Legalize My Damned Fireworks

Apparently I can’t buy fireworks here in Massachusetts because I’m going to blow myself up.

Every year I get a mailer asking me to drive over the border to New Hampshire to buy fireworks.

Every year I get a mailer asking me to drive over the border to New Hampshire to buy fireworks.

Perhaps before I was born in 1972 there was a rash of human explosions, but no matter how far back I look, I can’t find even one death by firework in Massachusetts.  In a new report released this month by the US Consumer Product Safety Commission, only eight people died in the United States in 2013 in incidents involving fireworks, none of them were in Massachusetts.  Half of them were in Virginia where fireworks are illegal.

Eight people.

According to the National Weather Service, twenty three people died from being struck by lightning that same year.  That means you had a 288% better chance of getting killed by lightning than dying by fireworks that year.

But let’s take a closer look at those unfortunate eight people who died in 2013:

  • Two people in Arkansas were taking fireworks apart inside a building, while they were smoking, and lit the building on fire.  They succumbed to the fire.
  • One guy in South Carolina, while drinking, decided to open up a big mortar shell with a knife, held it up to his chest, and lit it on his enclosed porch.  He died of the resulting explosion after he made the firework unsafe.
  • A guy in Virginia was also performing surgery on fireworks, while smoking of course, and lit his house on fire.  He and another woman died in the fire.
  • Another guy in Virginia sat inside his trailer filled with fireworks, gunpowder, and other chemicals, cutting fireworks apart and trying to make new ones when he blew himself up.
  • A dude in Virginia set up a large PVC pipe on the beach, put a shell into it, and then placed his face over the pipe while he lit it.
  • A different dude in Michigan did that, too.

That’s all eight of them!  There isn’t one story of someone dying by using fireworks responsibly, or being near people using fireworks responsibly.  Every story reads like entries to the 2013 Darwin Awards.

Apparently, your risk of firework death goes up in direct proportion to your level of stupid.

The year before only six people died from fireworks accidents, all of them from being stupid.  Of course there were twenty eight deaths from lightning strikes that year, too.  Yep, in 2012 if you went outside to light off a skyrocket, there was a 467% greater chance of getting killed by a bolt of lightning.

Apparently there have been no deaths by ferret since they became legal.  Go figure.

Apparently there have been no deaths by ferret since they became legal.
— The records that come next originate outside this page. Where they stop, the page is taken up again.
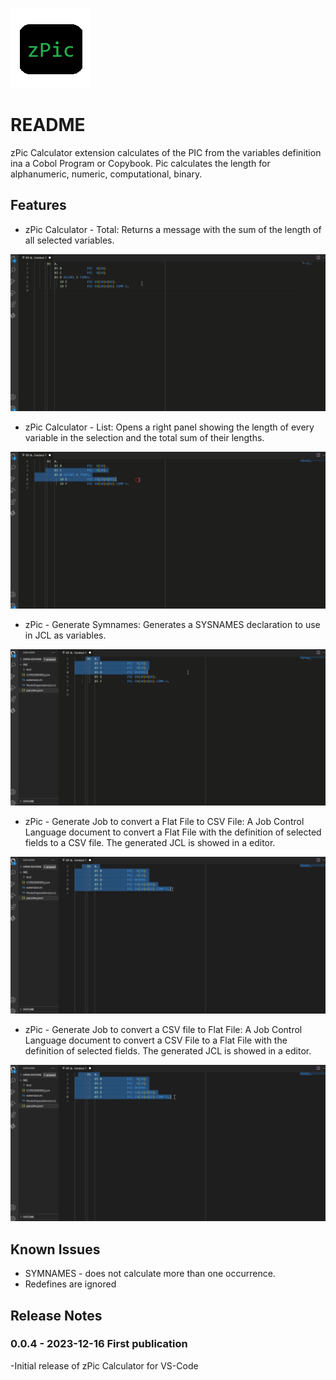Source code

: ![Icon.png](images/Icon.png)
# README

zPic Calculator extension calculates of the PIC from the variables definition ina a Cobol Program or Copybook. Pic calculates the length for alphanumeric, numeric, computational, binary.


## Features


- zPic Calculator - Total: Returns a message with the sum of the length of all selected variables.

![zPic Total gif](images/zPic%20Total.gif)


- zPic Calculator - List: Opens a right panel showing the length of every variable in the selection and the total sum of their lengths.

![zPicList.png](images/zPic%20List.gif)


- zPic - Generate Symnames: Generates a SYSNAMES declaration to use in JCL as variables.

![zPicList.png](images/zPic%20Symnames.gif)


- zPic - Generate Job to convert a Flat File to CSV File: A Job Control Language document to convert a Flat File with the definition of selected fields to a CSV file. The generated JCL is showed in a editor.

![zPicList.png](images/zPic%20FlatFileToCSV.gif)


- zPic - Generate Job to convert a CSV file to Flat File: A Job Control Language document to convert a CSV File to a Flat File with the definition of selected fields. The generated JCL is showed in a editor.

![zPicList.png](images/zPic%20CsvToFlatFile.gif)



## Known Issues

- SYMNAMES - does not calculate more than one occurrence.
- Redefines are ignored

## Release Notes

### 0.0.4 - 2023-12-16 First publication

-Initial release of zPic Calculator for VS-Code

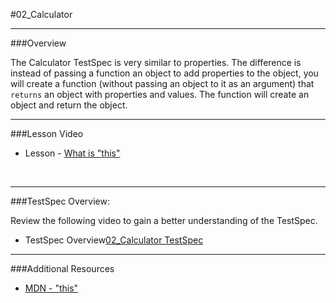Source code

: #02_Calculator
<hr>

###Overview

The Calculator TestSpec is very similar to properties.  The difference is instead of passing a function an object to add properties to the object, you will create a function (without passing an object to it as an argument) that `returns` an object with properties and values.  The function will create an object and return the object.

<hr>


###Lesson Video

- Lesson - [What is "this"](http://www.youtube.com/watch?v=4Nxx_lJ6SF8)

<br>
<hr>

###TestSpec Overview:

Review the following video to gain a better understanding of the TestSpec.

- TestSpec Overview[02_Calculator TestSpec](http://www.youtube.com/watch?v=GOU5dMcenvU)

<hr>

###Additional Resources

- [MDN - "this"](https://developer.mozilla.org/en-US/docs/Web/JavaScript/Reference/Operators/this)


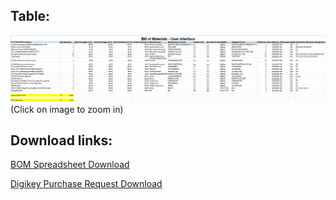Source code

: ## Table:
<img src="https://github.com/Rohan-Fernandez/Rohan-Fernandez.github.io/blob/main/Images/UI%20BOM%20Image.png?raw=true">
(Click on image to zoom in)

## Download links:
[BOM Spreadsheet Download](https://github.com/Rohan-Fernandez/Rohan-Fernandez.github.io/raw/refs/heads/main/Images/Rohan%20Fernandez%20BoM.xlsx)

[Digikey Purchase Request Download](https://github.com/Rohan-Fernandez/Rohan-Fernandez.github.io/raw/refs/heads/main/Images/Purchase%20Request%20User%20Interface%20Team%20311.xlsx)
Go figure.

I can’t stand when lawmakers try to protect me from being stupid by passing laws prohibiting things.  You know, for about sixty years here in Massachusetts it was illegal to own a ferret, because they were dangerous.  Yes, ferrets were illegal.  Then in 1995 it became legal to own one.  Do you know how many ferret maulings there have been since?  None.

Legalize my damned fireworks, please!